═══ Teks Bacaan ═══
Sedangkan, berdasarkan data dari Badan Peradilan Agama terdapat sejumlah penyebab perceraian, yaitu faktor perselisihan dan pertengkaran, masalah ekonomi, meninggal salah satu pasangan, mabuk, murtad, dihukum penjara, judi, poligami, zina, kawin paksa, cacat badan, madat, KDRT dan lainnya.
Menyimak perjalanan kasus kekerasan yang menimpa anak dan istri yang dilakukan petinggi eksekutif perusahaan swasta tersebut, kegeraman publik tidak saja ditampakkan pada keriuhan komentar di media sosial, tetapi juga diberitakan masif oleh media.
Belum lagi kalangan legislator seperti Ahmad Sahroni yang juga Wakil Ketua Komisi III DPR RI mengunggah video tindakan biadab ayah terhadap anaknya di akun instagramnnya. Desakan untuk memproses kasus tersebut dengan tegas masih ditanggapi “lelet” oleh pihak kepolisian.
Kekhawatiran banyak kalangan terhadap penderitaan anak yang masih tinggal dengan ayahnya itu, sementara ibunya sudah bercerai beberapa waktu lalu, menjadi atensi publik.
Berkat kuatnya pengaruh media sosial, sebenarnya “pelaku” sudah mendapat punishment dari publik.
Penggiat media sosial begitu melihat postingan ibu dan anak korban kekerasan “bergerak” dengan caranya sendirinya.
Mulai memborbardir akun media sosial perusahaan yang diduga menjadi tempat kerja pelaku, menyebarkan postingan video dengan “menandai” atau menyebutkan nama-nama tokoh nasional mulai dari Presiden Jokowi hingga Kak Seto yang sebelumnya begitu peduli dengan anak-anak Mantan Kadiv Propam Irjen Ferdy Sambo.
Media online memiliki peranan penting dalam memperkuat narasi adanya “kekerasan” antara ayah terhadap anak istrinya.
Amplifikasi narasi kekerasan terus diperbesar dengan distribusi video aksi kekerasan itu melalui media sosial.
Dalam social network analysis, image kekerasan dalam rumah tangga (KDRT) yang tanpa dipedulikan oleh aparat penegak hukum menjadi framing yang utuh bahwa KDRT adalah masalah bersama dan pelaku menjadi common enemy.
═══ Informasi Sumber ═══
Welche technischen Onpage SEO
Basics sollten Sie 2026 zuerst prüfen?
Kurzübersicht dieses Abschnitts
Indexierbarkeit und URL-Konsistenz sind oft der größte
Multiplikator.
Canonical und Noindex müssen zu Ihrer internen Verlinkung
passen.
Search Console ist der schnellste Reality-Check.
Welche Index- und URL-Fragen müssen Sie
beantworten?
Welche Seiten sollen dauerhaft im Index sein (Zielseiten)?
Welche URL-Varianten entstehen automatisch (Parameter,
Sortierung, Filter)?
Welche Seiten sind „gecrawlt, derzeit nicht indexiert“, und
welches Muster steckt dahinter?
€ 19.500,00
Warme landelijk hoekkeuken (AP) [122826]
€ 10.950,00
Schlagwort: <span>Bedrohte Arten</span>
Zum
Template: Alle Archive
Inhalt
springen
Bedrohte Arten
═══
═══ Informasi Sumber ═══
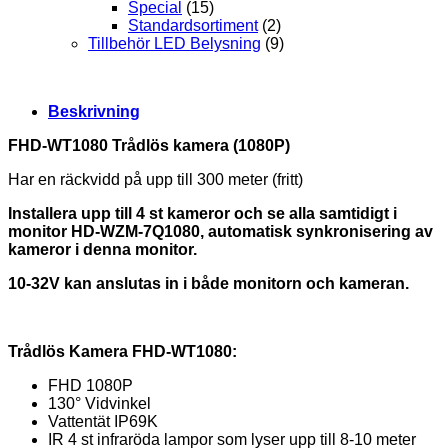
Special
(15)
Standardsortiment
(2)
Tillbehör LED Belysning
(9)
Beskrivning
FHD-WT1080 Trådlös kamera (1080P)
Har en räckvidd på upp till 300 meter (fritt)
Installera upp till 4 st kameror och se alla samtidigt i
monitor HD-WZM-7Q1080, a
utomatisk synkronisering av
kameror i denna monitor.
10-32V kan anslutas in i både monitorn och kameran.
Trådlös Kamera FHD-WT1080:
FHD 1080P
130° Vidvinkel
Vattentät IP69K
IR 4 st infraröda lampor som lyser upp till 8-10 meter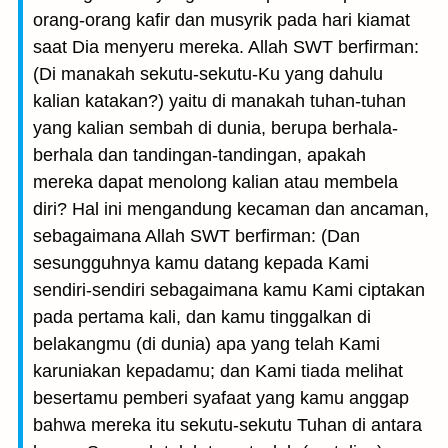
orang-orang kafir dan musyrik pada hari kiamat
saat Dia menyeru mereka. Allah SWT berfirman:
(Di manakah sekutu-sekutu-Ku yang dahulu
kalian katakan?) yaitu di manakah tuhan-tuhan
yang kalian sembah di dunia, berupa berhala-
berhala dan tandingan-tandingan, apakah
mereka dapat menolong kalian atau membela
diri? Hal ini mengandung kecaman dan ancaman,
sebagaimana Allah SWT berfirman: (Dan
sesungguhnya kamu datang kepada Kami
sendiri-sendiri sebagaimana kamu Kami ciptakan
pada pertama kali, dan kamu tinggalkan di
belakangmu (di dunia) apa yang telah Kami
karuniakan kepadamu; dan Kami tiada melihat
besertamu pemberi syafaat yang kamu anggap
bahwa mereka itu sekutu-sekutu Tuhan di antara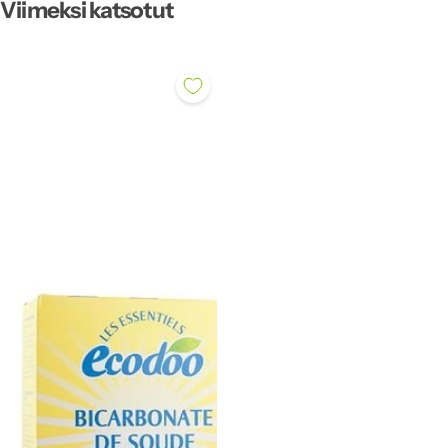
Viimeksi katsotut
═══
• [Ketentuan Latihan]
A. Dalam teks bacaan tentang kasus kekerasan dalam rumah tangga, siapa legislator yang mengunggah video tindakan ayah terhadap anaknya di akun Instagram, dan apa jabatannya?
B. Teruskan teks bacaan tentang kasus kekerasan dalam rumah tangga, dimulai sesudah kalimat terakhirnya.

• [Jawaban Bernomor]
A. Ahmad Sahroni, Wakil Ketua Komisi III DPR RI.

B.
Agar media tidak terjebak dengan narasi-narasi hukum yang mungkin akan dan tengah disiapkan “pelaku” mengingat latar belakang pendidikannya dari sekolah hukum, kiranya media tidak boleh terlena dengan jebakan “information arbitrage”.
Media harus tetap hati-hati, valid dan bijak serta menerapkan azas jurnalisme yang seimbang.
Pelaku walau menyembunyikan diri mungkin karena malu atau malah “tidak tahu malu sama sekali” harus terus diusahakan untuk diberi porsi pendapatnya. Mengingat korban yang masih tergolong anak-anak harus juga mendapat perlindungan.
Menjadi pembelajaran dari jurnalisme yang “receh” yang dikembangkan oleh tayangan-tayangan infotainmen kita, ketika pesohor yang “tidak ada hubungannya sama sekali” tetap dikemas dengan “seolah-olah” tengah pacaran.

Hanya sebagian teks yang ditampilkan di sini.